• Obiettivo 1
Nel brano su Melusina e Medea, con chi va a vivere Medea dopo aver abbandonato Corinto?
• Obiettivo 2
Le seguenti affermazioni concordano con il brano su Melusina e Medea? (a) Medea abbandona Corinto senza i figli; (b) lo sposo va a vedere Melusina il sabato; (c) le ceneri di Maria Callas furono sparse nell'Egeo. Per ciascuna rispondi sì o no e cita le parole decisive del brano.

• Sezione del testo
------------------------
Il patto viene regolarmente violato: se a causa della pulsione scopica - lo sposo va a vedere Melusina il sabato - la discendenza regale è salva, e la sposa scompare senza dar traccia di sé. Se invece il patto viene violato perché l'amante intende sposare un'altra, la furia della potente sposa può incenerire tutti i personaggi e tornare alla sua origine anteriore al patriarcato. Una versione del mito di  Medea, ben diversa da quella scritta da Euripide,  ha un finale nefasto per Giasone, la sua promessa sposa principessa e il re padre di lei, ma senza danni per Medea, che col suo carro trainato da draghi volanti abbandona Corinto con i figli e va a vivere con il mitico re di Atene Egeo, padre di Teseo. Per un errore del figlio il re Egeo credette che suo figlio fosse morto nell'impresa di sconfiggere il Minotauro, e si gettò nel mare greco che da allora prese il suo nome. In Grecia Maria Callas era stata concepita, e nell'Egeo furono sparse le sue ceneri.
------------------------
• Dati estratti
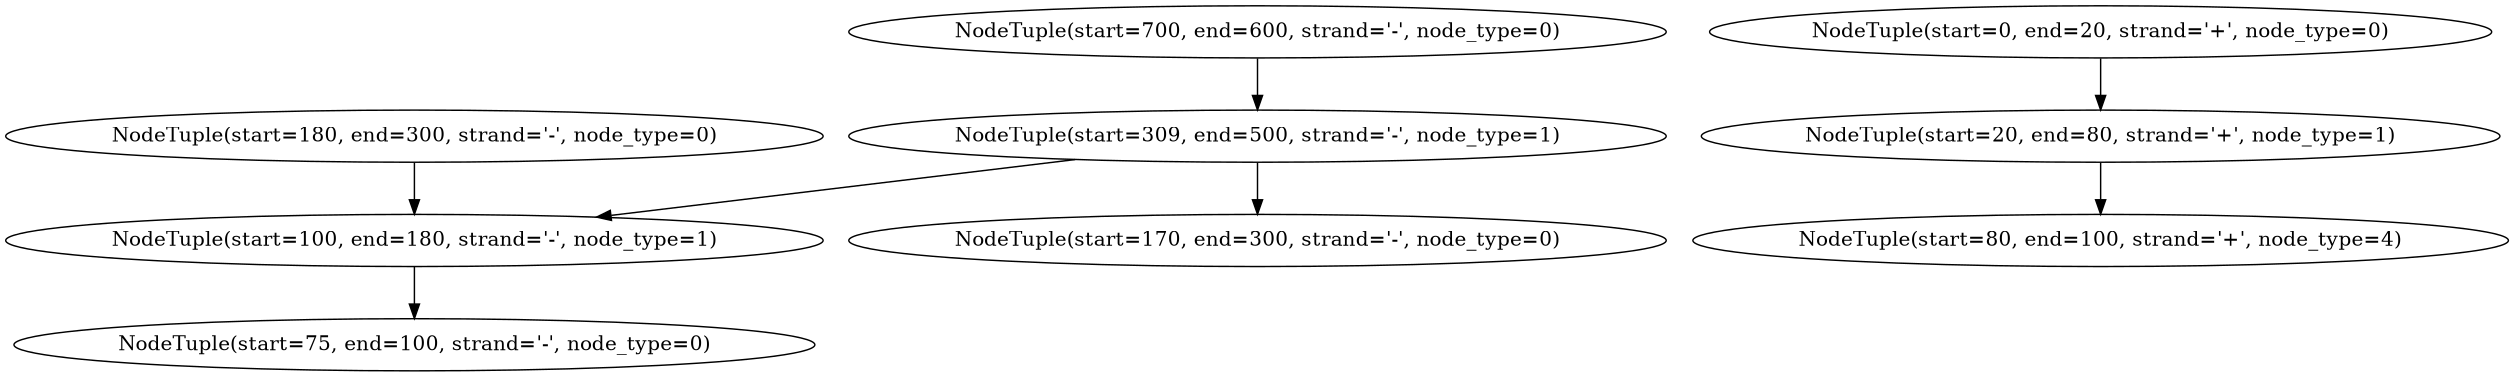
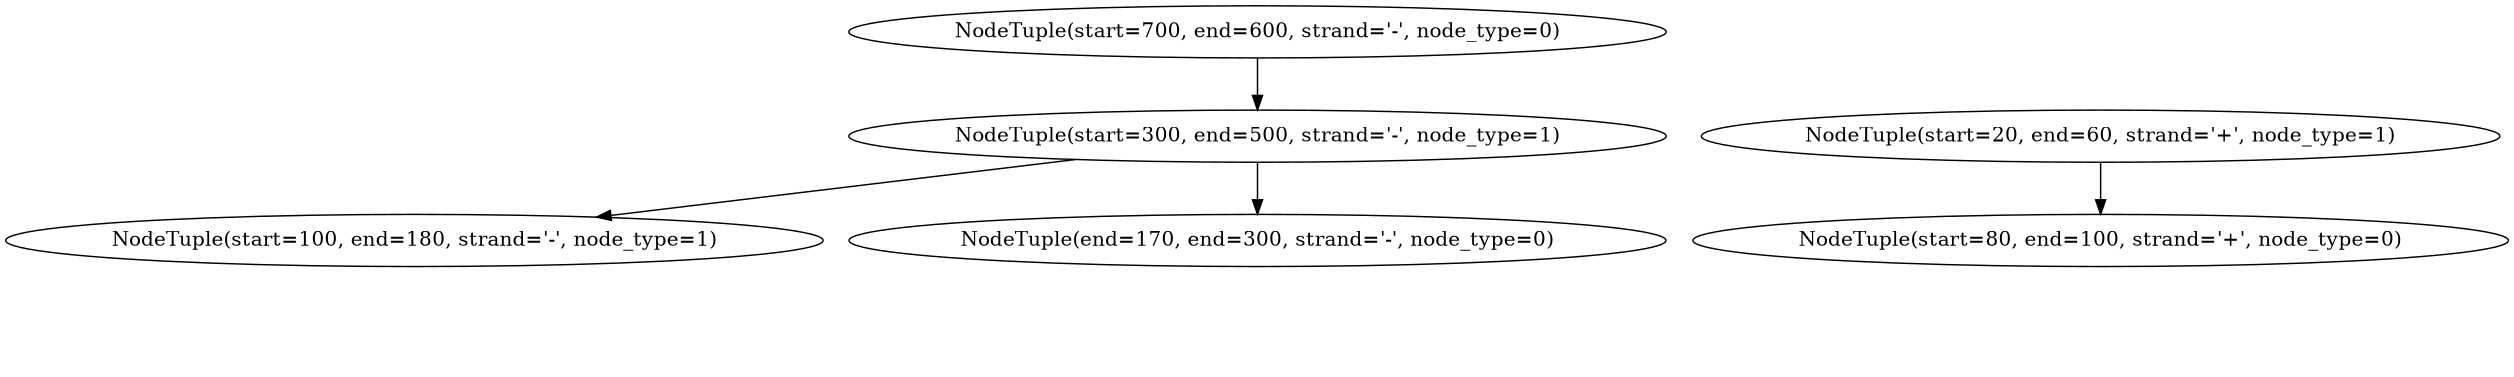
  strict digraph {
    node [scores="[0.02]"]
-   "NodeTuple(start=75, end=100, strand='-', node_type=0)" [scores="[0.025000000000000001]"]
-   "NodeTuple(start=180, end=300, strand='-', node_type=0)" [scores="[0.11, 0.02]"]
    "NodeTuple(start=100, end=180, strand='-', node_type=1)" [scores="[0.044999999999999998]"]
    n4 [label="NodeTuple(start=700, end=600, strand='-', node_type=0)" scores="[0.10000000000000001]"]
-   "NodeTuple(start=300, end=500, strand='-', node_type=1)" [scores="[0.20999999999999999]" label="NodeTuple(start=309, end=500, strand='-', node_type=1)"]
-   "NodeTuple(start=170, end=300, strand='-', node_type=0)" [scores="[0.11, 0.040000000000000001]"]
-   "NodeTuple(start=20, end=80, strand='+', node_type=1)" [scores="[0.040000000000000001]"]
-   "NodeTuple(start=0, end=20, strand='+', node_type=0)"
-   "NodeTuple(start=80, end=100, strand='+', node_type=0)" [label="NodeTuple(start=80, end=100, strand='+', node_type=4)"]
-   "NodeTuple(start=180, end=300, strand='-', node_type=0)" -> "NodeTuple(start=100, end=180, strand='-', node_type=1)"
-   "NodeTuple(start=100, end=180, strand='-', node_type=1)" -> "NodeTuple(start=75, end=100, strand='-', node_type=0)"
+   "NodeTuple(start=300, end=500, strand='-', node_type=1)" [scores="[0.20999999999999999]"]
+   "NodeTuple(start=170, end=300, strand='-', node_type=0)" [scores="[0.11, 0.040000000000000001]" label="NodeTuple(end=170, end=300, strand='-', node_type=0)"]
+   "NodeTuple(start=20, end=80, strand='+', node_type=1)" [scores="[0.040000000000000001]" label="NodeTuple(start=20, end=60, strand='+', node_type=1)"]
+   "NodeTuple(start=80, end=100, strand='+', node_type=0)"
    n4 -> "NodeTuple(start=300, end=500, strand='-', node_type=1)"
    "NodeTuple(start=300, end=500, strand='-', node_type=1)" -> "NodeTuple(start=100, end=180, strand='-', node_type=1)"
    "NodeTuple(start=300, end=500, strand='-', node_type=1)" -> "NodeTuple(start=170, end=300, strand='-', node_type=0)"
    "NodeTuple(start=20, end=80, strand='+', node_type=1)" -> "NodeTuple(start=80, end=100, strand='+', node_type=0)"
-   "NodeTuple(start=0, end=20, strand='+', node_type=0)" -> "NodeTuple(start=20, end=80, strand='+', node_type=1)"
  }
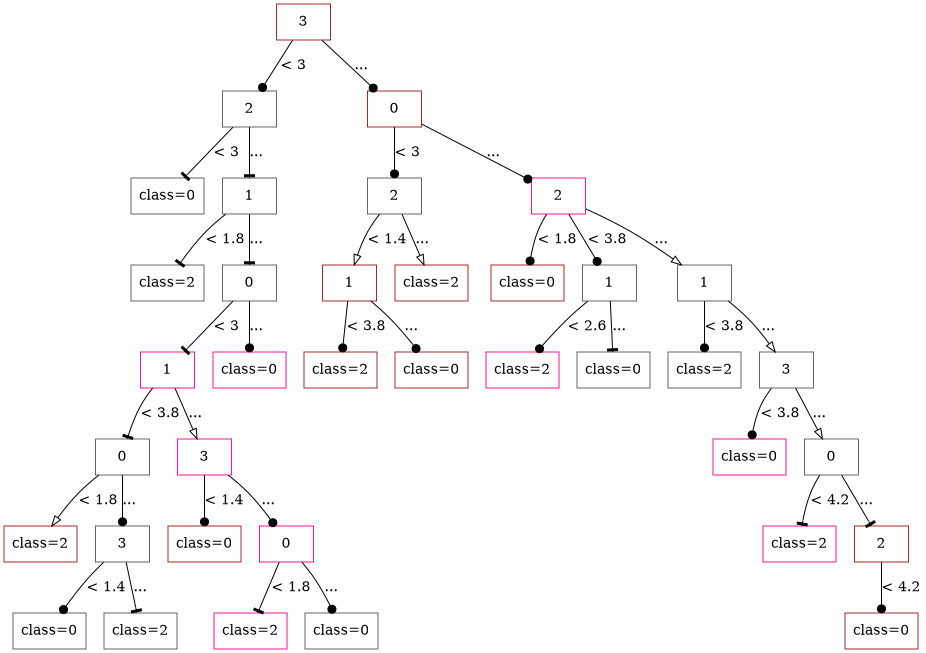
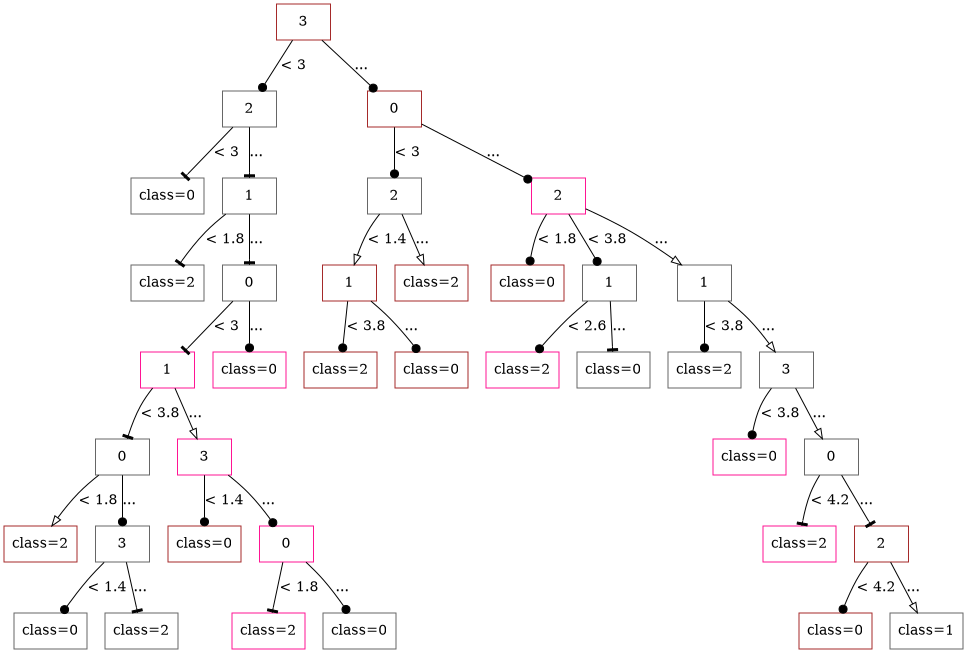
  digraph {
    node [shape=box color=gray40]
    edge [arrowhead=dot]
    n1 [label=3 color=brown]
    n2 [label=2]
    n3 [label=0 color=brown]
    n4 [label="class=0"]
    n5 [label=1]
    n6 [label=2]
    n7 [label=2 color=deeppink]
    n8 [label="class=2"]
    n9 [label=0]
    n10 [label=1 color=brown]
    n11 [label="class=2" color=brown]
    n12 [label="class=0" color=brown]
    n13 [label=1]
    n14 [label=1]
    n15 [label=1 color=deeppink]
    n16 [label="class=0" color=deeppink]
    n17 [label="class=2" color=brown]
    n18 [label="class=0" color=brown]
    n19 [label="class=2" color=deeppink]
    n20 [label="class=0"]
    n21 [label="class=2"]
    n22 [label=3]
    n23 [label=0]
    n24 [label=3 color=deeppink]
    n25 [label="class=0" color=deeppink]
    n26 [label=0]
    n27 [label="class=2" color=brown]
    n28 [label=3]
    n29 [label="class=0" color=brown]
    n30 [label=0 color=deeppink]
    n31 [label="class=2" color=deeppink]
    n32 [label=2 color=brown]
    n33 [label="class=0"]
    n34 [label="class=2"]
    n35 [label="class=2" color=deeppink]
    n36 [label="class=0"]
    n37 [label="class=0" color=brown]
+   n38 [label="class=1"]
    n1 -> n2 [label="< 3"]
    n1 -> n3 [label="..."]
    n2 -> n4 [label="< 3" arrowhead=tee]
    n2 -> n5 [label="..." arrowhead=tee]
    n3 -> n6 [label="< 3"]
    n3 -> n7 [label="..."]
    n5 -> n8 [label="< 1.8" arrowhead=tee]
    n5 -> n9 [label="..." arrowhead=tee]
    n6 -> n10 [label="< 1.4" arrowhead=onormal]
    n6 -> n11 [label="..." arrowhead=onormal]
    n7 -> n12 [label="< 1.8"]
    n7 -> n13 [label="< 3.8"]
    n7 -> n14 [label="..." arrowhead=onormal]
    n9 -> n15 [label="< 3" arrowhead=tee]
    n9 -> n16 [label="..."]
    n10 -> n17 [label="< 3.8"]
    n10 -> n18 [label="..."]
    n13 -> n19 [label="< 2.6"]
    n13 -> n20 [label="..." arrowhead=tee]
    n14 -> n21 [label="< 3.8"]
    n14 -> n22 [label="..." arrowhead=onormal]
    n15 -> n23 [label="< 3.8" arrowhead=tee]
    n15 -> n24 [label="..." arrowhead=onormal]
    n22 -> n25 [label="< 3.8"]
    n22 -> n26 [label="..." arrowhead=onormal]
    n23 -> n27 [label="< 1.8" arrowhead=onormal]
    n23 -> n28 [label="..."]
    n24 -> n29 [label="< 1.4"]
    n24 -> n30 [label="..."]
    n26 -> n31 [label="< 4.2" arrowhead=tee]
    n26 -> n32 [label="..." arrowhead=tee]
    n28 -> n33 [label="< 1.4"]
    n28 -> n34 [label="..." arrowhead=tee]
    n30 -> n35 [label="< 1.8" arrowhead=tee]
    n30 -> n36 [label="..."]
    n32 -> n37 [label="< 4.2"]
+   n32 -> n38 [label="..." arrowhead=onormal]
  }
------------------------
• Soluzione scritta 1
Con il mitico re di Atene Egeo, padre di Teseo.

• Soluzione scritta 2
(a) No: "abbandona Corinto con i figli".
(b) Sì: "lo sposo va a vedere Melusina il sabato".
(c) Sì: "nell'Egeo furono sparse le sue ceneri".